The man looked at Lester and smiled back. His teeth, the few that had survived, were bent and tobacco-stained. “We get the odd trucker heading up that way now and then.”

Lester forced himself to take a bite of the burger. With considerable effort, he commanded his features to ignite in appreciation. “I’ll be damned! That’s what I call a burger. Haven’t had me one this nice since I left Texas, and that was more years ago than I care to remember.”

He could almost smell the cook’s sudden change of heart. Whereas before he had been politely cautious, now he began to positively ooze good cheer.

“Thank you very much,” the cook said. “Now that I think about it, there’s a man who does a run up to Quebec somewhere three days a week. Runs a little firm with his cousin delivering car parts or something.
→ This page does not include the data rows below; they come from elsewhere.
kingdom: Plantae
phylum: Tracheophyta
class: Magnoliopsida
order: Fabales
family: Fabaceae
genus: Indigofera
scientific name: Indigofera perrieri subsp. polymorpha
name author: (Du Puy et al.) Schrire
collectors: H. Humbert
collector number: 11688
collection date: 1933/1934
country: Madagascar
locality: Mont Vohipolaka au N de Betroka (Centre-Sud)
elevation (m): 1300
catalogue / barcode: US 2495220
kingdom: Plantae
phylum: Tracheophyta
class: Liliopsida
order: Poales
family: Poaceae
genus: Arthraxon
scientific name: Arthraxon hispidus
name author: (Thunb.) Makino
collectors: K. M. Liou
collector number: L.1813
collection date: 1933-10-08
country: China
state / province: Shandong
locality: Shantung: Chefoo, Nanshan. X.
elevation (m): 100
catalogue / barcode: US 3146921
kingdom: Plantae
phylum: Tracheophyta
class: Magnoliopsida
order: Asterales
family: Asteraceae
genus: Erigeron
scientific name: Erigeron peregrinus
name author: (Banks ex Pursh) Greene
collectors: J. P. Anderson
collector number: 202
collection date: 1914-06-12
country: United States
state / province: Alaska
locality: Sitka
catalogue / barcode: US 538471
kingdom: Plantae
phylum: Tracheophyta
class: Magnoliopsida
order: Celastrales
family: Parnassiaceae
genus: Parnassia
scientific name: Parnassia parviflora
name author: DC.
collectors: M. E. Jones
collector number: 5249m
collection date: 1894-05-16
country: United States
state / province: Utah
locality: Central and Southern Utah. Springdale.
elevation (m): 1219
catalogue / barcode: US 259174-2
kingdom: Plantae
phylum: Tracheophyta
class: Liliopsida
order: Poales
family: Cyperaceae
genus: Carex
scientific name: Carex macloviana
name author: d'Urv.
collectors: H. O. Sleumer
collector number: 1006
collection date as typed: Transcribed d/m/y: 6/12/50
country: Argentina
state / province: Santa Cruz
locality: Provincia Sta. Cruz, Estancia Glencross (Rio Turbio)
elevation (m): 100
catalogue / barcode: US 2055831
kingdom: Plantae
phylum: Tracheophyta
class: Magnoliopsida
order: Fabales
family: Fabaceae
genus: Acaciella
He came through here yesterday and gave a fella a ride up there. His cousin Ned does the Wednesday run. Usually stops in here around three in the morning for a bite. I reckon it’d be worth your while asking him if you can wait that long.”

Lester gave the man an even wider grin and said, “Why that’s real kind of you, Chef. You think he’d do it?”

“You won’t know if you don’t ask,” the cook said.

Lester forced down the rest of the hamburger and had to exert his considerable willpower to stop himself throwing it back up. He picked up the plate and held it out to the cook, who now seemed to think they were best friends and was doing the talking to prove it.